▶ _WHAT IS EXPECTED_
Rewrite the records below as one numbered list with each nonblank line as its own item. Leave out the pictures and the blank lines.
####################
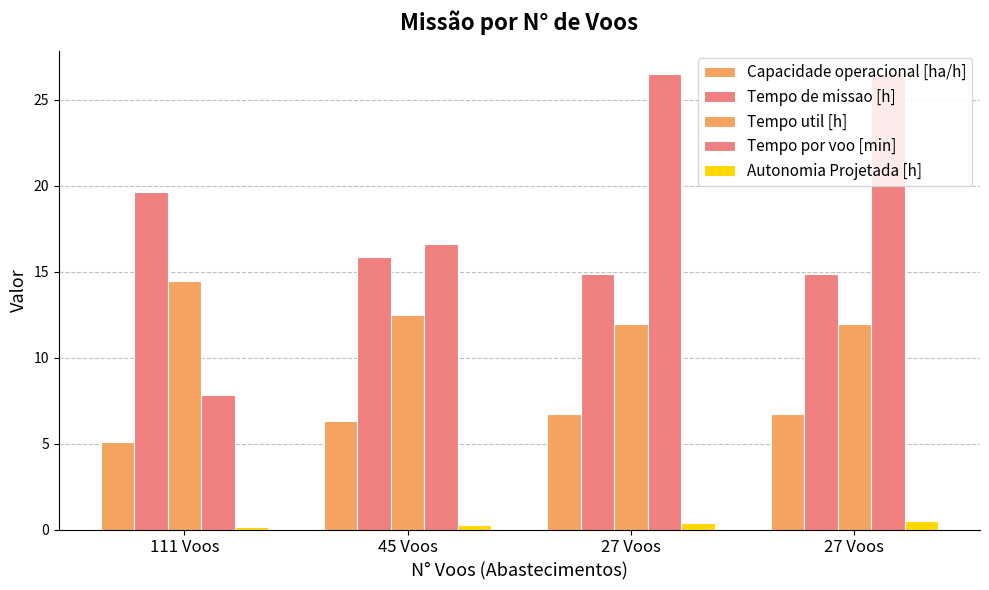

Rank the series by their average value, from lowest to highest.

Autonomia Projetada [h], Capacidade operacional [ha/h], Tempo util [h], Tempo de missao [h], Tempo por voo [min]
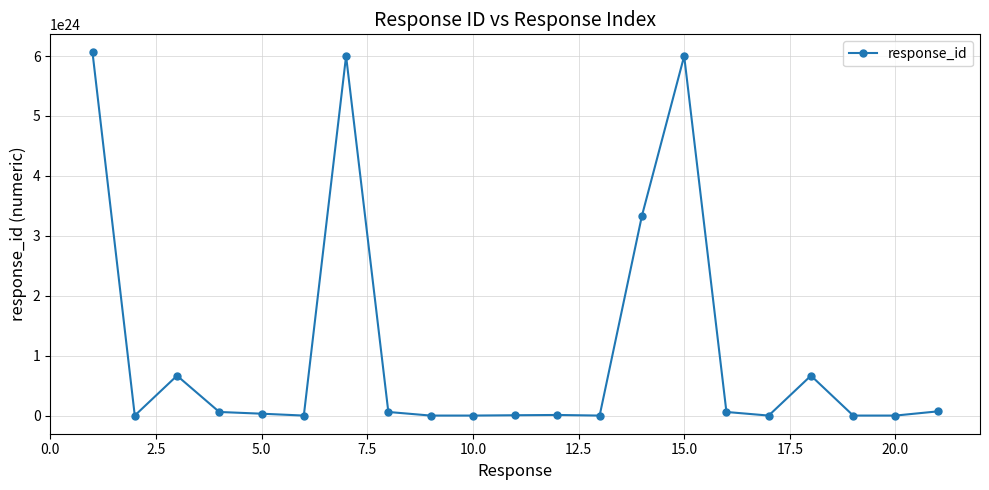

True or false: the data has more than 2 interior local peaks.

True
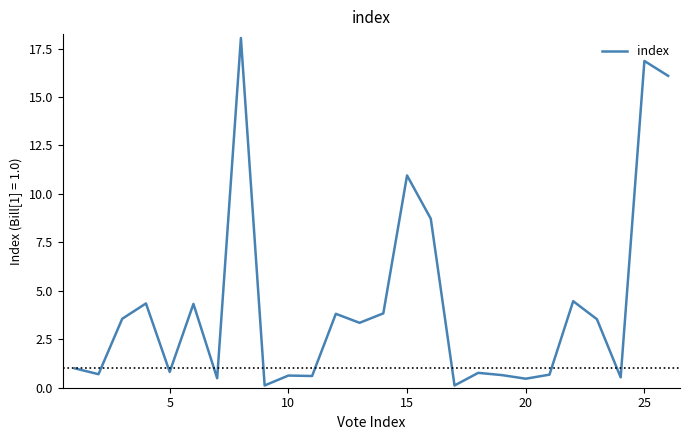

What is the minimum value shown in the chart?

0.1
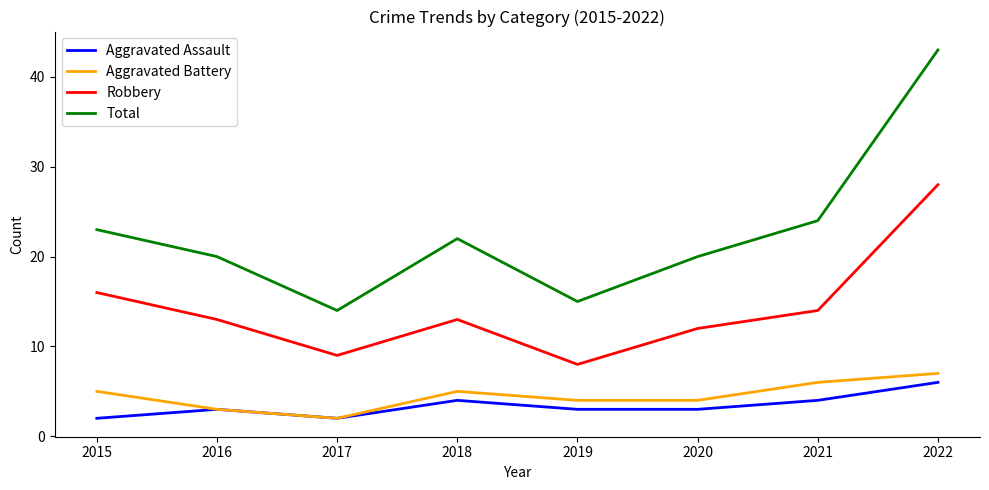

Is it true that Robbery equals 13 at 2016?

True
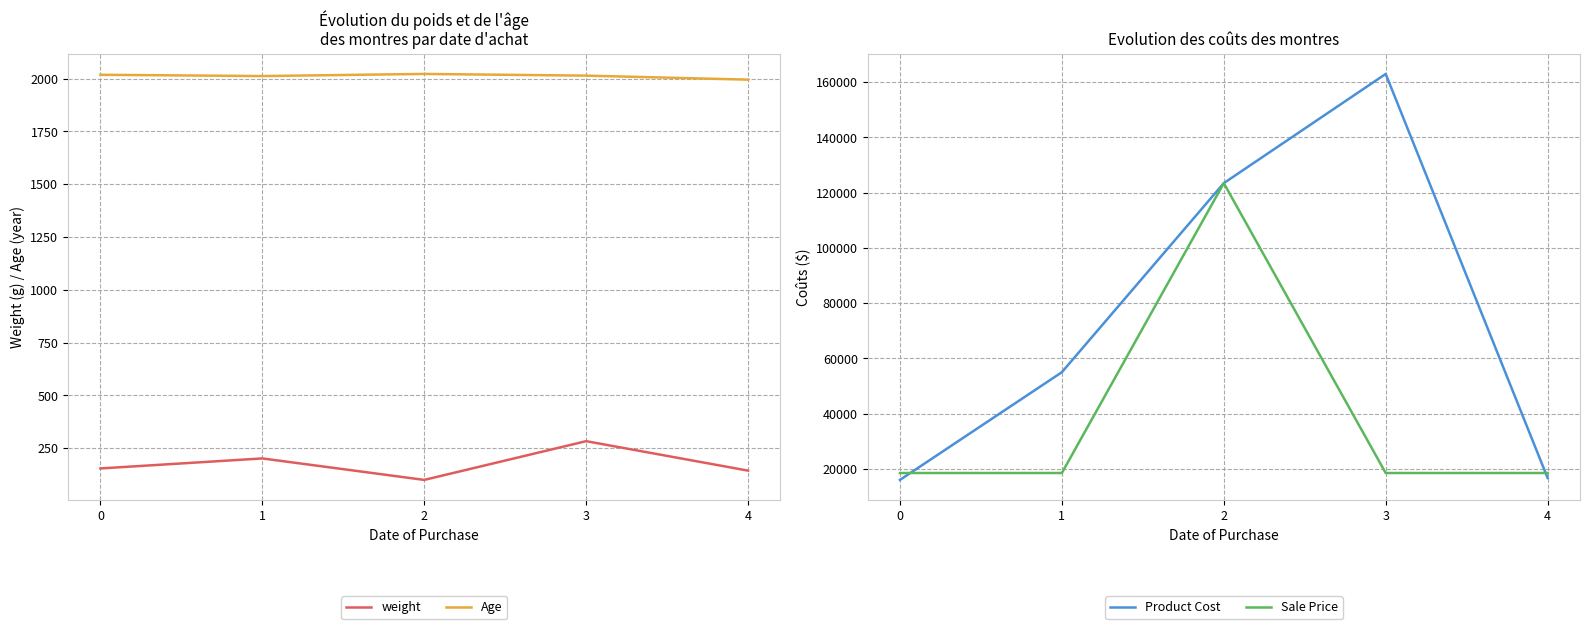

What is the difference between the highest and lowest values at 0?

18345.5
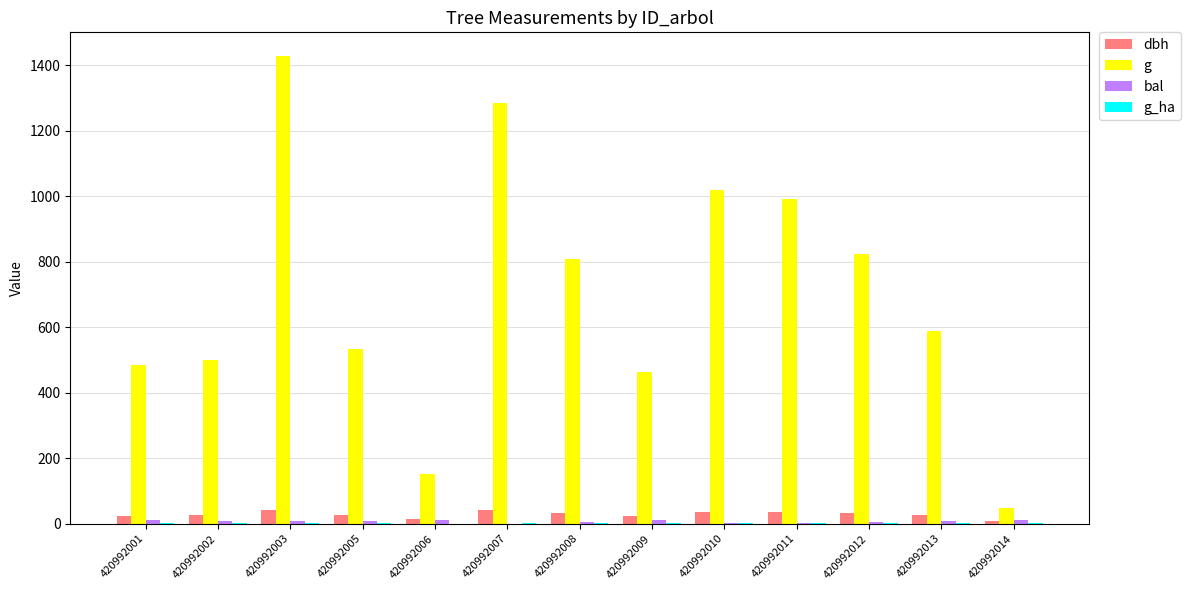

True or false: dbh has a value of 13.9 at 420992006.

True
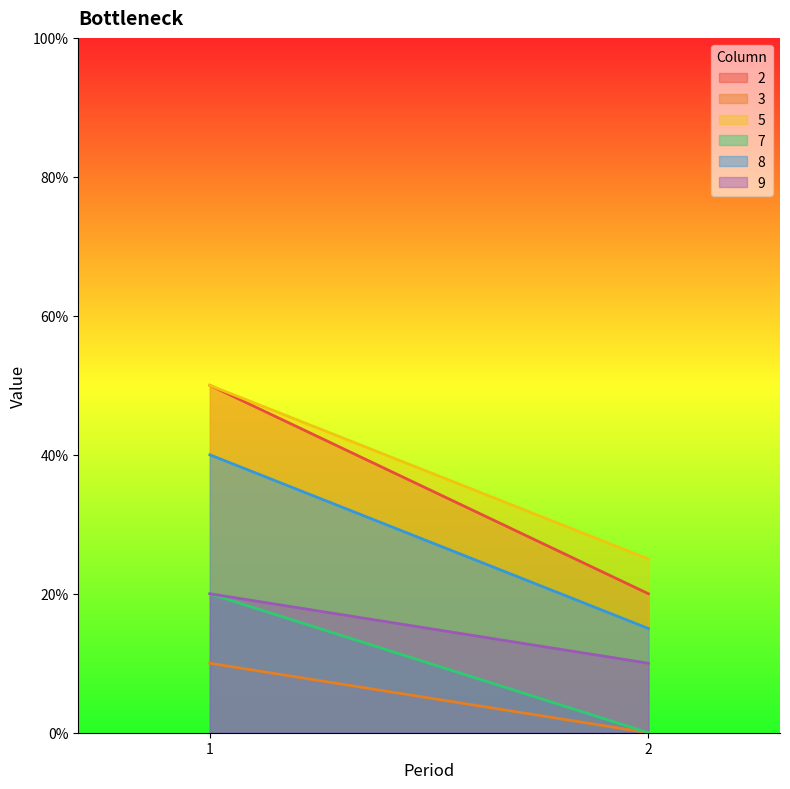

Which has a higher value, 2 or 1?

1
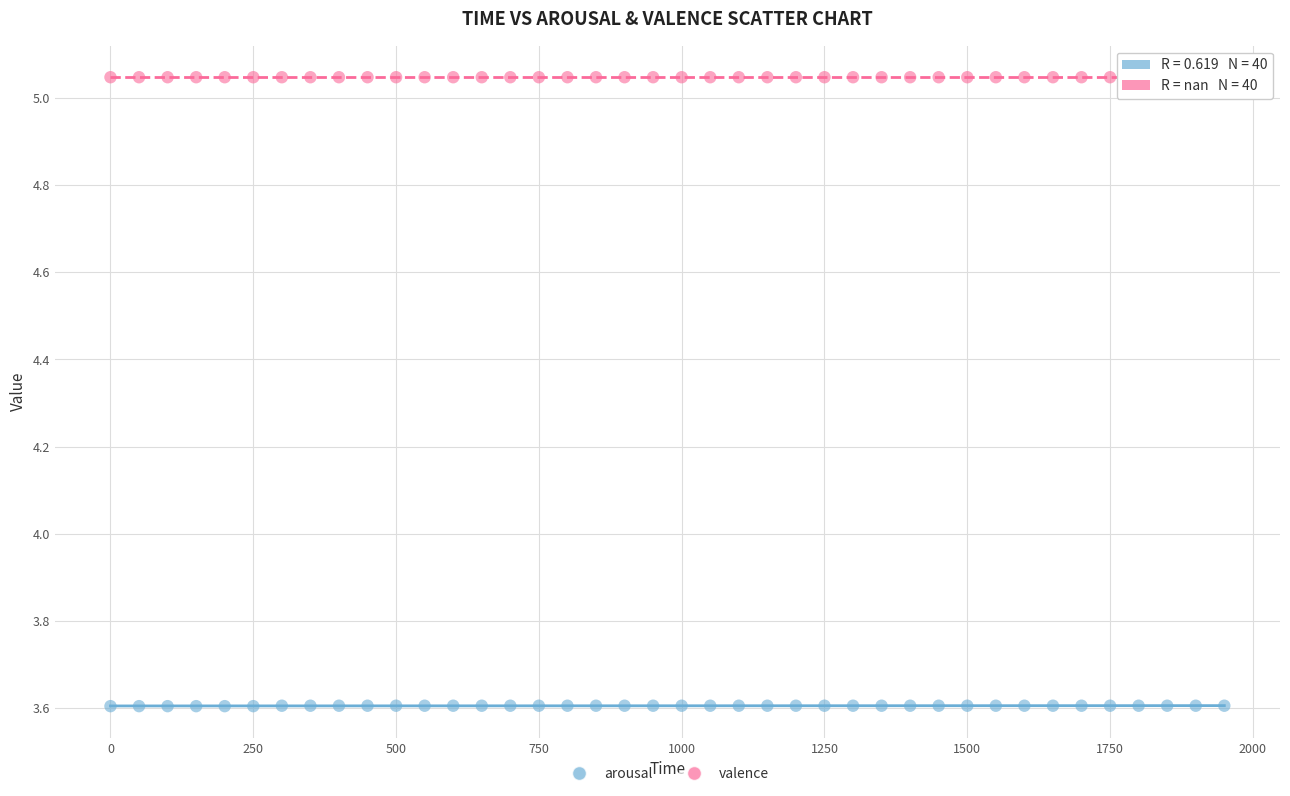

Which series reaches the maximum Y coordinate?

valence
####################
▶ _REPLY TO THE TASK_
1. Rank the series by their average value, from lowest to highest.
2. Autonomia Projetada [h], Capacidade operacional [ha/h], Tempo util [h], Tempo de missao [h], Tempo por voo [min]
3. True or false: the data has more than 2 interior local peaks.
4. True
5. What is the minimum value shown in the chart?
6. 0.1
7. Is it true that Robbery equals 13 at 2016?
8. True
9. What is the difference between the highest and lowest values at 0?
10. 18345.5
11. True or false: dbh has a value of 13.9 at 420992006.
12. True
13. Which has a higher value, 2 or 1?
14. 1
15. Which series reaches the maximum Y coordinate?
16. valence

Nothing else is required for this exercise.